The improved heating stove is built by using metal sheets or by recycling the sheets produced by cutting up oil barrels. The size of the stove is 16" × 13" (400mm × 330mm) with a door at the front and a long metal pipe on the top to vent smoke from the stove. It is mainly used for space heating. It is very common in rich and large families (more than 10 family members) and is used for heating isolated rooms (see Figures 7-8)

Improved metal heating stove

Improved metal heating stove, using saw dust

All kinds of biomass fuel, such as firewood, bushes, dung, sawdust and grass-mud slices are used. The stove in which sawdust is used has a slightly different design; it has a very small hole measuring 3" (75mm) at the front and a large 6" (150mm) hole on the top. The sawdust is put in through the top hole and pressed in such a way that an airway is formed between the bottom front and the top holes. On average, 20Kg of firewood is consumed by the stove in a day.

K. Oil heater

Nearly 1000 heating stoves are manufactured a day by an estimated 50 private builders at the district headquarters. They are sold for Rs. 400 per stove.

Kerosene oil and electric stoves/heaters

K. Oil stove - cum - heater

The price of firewood is increasing daily in the Northern Areas because of depleting natural forests and forest plantations on the irrigated land. Moreover, biomass fuel collection is a time-consuming activity. A single person can collect 40Kg of firewood from up in the high forests in a day. As a result, in cities and in villages very near to the cities, people have started replacing biomass fuel stoves with stoves and heaters fuelled by kerosene oil, LPG (known locally as faun gas) and electricity (see Figures 9-12).

Electric stove - cum - Heater

Electric heater


The communities in the Northern Areas use different devices for cooking, baking and heating, depending on their specific requirements. These devices are: open hearth, tandoor, metal cooking-cum-heating stoves, and stoves and heaters fuelled by kerosene oil, faun gas (a type of LPG) and electricity.

The communities in the Northern Areas are very concerned about the rising costs of biomass fuel and want to save fuel as much as they can. They need special attention from agencies involved in the development of appropriate technologies.

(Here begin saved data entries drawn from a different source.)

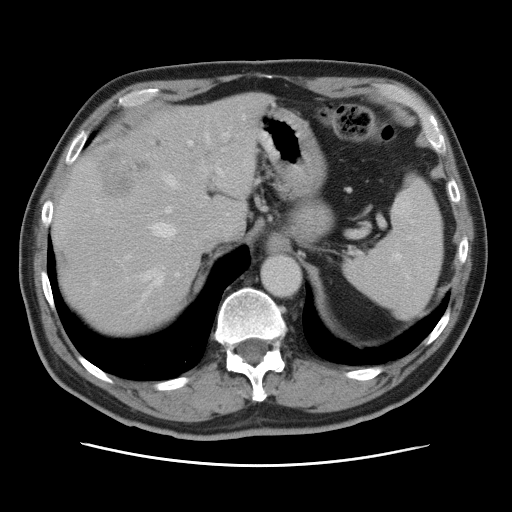
Contrast-enhanced abdominal CT, one axial slice. Position 59 of 80 along the scan axis. Soft-tissue window (W 400 / L 40 HU). 5 mm slice thickness. 512 × 512 image matrix. Case-level facts recorded for this patient, not image findings: patient: male, age 54 years at operation; diagnosis: colorectal cancer liver metastases, imaged before liver resection; multiple liver metastases: no; largest metastasis: 5 cm.
Annotated regions visible in this slice (outlined manually by an expert reader):
- hepatic veins: bounding box [x1, y1, x2, y2] px = [141, 132, 210, 298]
- liver: [55, 94, 266, 333]
- planned liver remnant (the part of the liver to remain after resection): [54, 94, 265, 333]
- portal vein (with intrahepatic branches): [124, 126, 233, 276]
- liver metastasis: [94, 148, 149, 197]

Stoves should be designed in such a way that they save fuel, reduce smoke, save time and produce greater heat for corking and warming up houses and rooms.

Improved cooking and heating stoves are hygienic and environmentally friendly. Lung diseases and eye infections suffered by housewives have been considerably reduced by their introduction. A sizeable amount of money is saved from reduced use of detergents and medicines because of the house being free from smoke and fumes. The stove has also indirectly reduced the workload for women, who are responsible for cleaning and washing. Finally, the introduction of the metal stove has reduced pressure on natural forests as a result of savings in biomass fuel consumption.

Improved metal stoves used only for heating are also more biomass fuel-efficient and environmentally friendly, but they only serve the purpose of heating the rooms. Therefore, these stoves are not considered economical for poor families.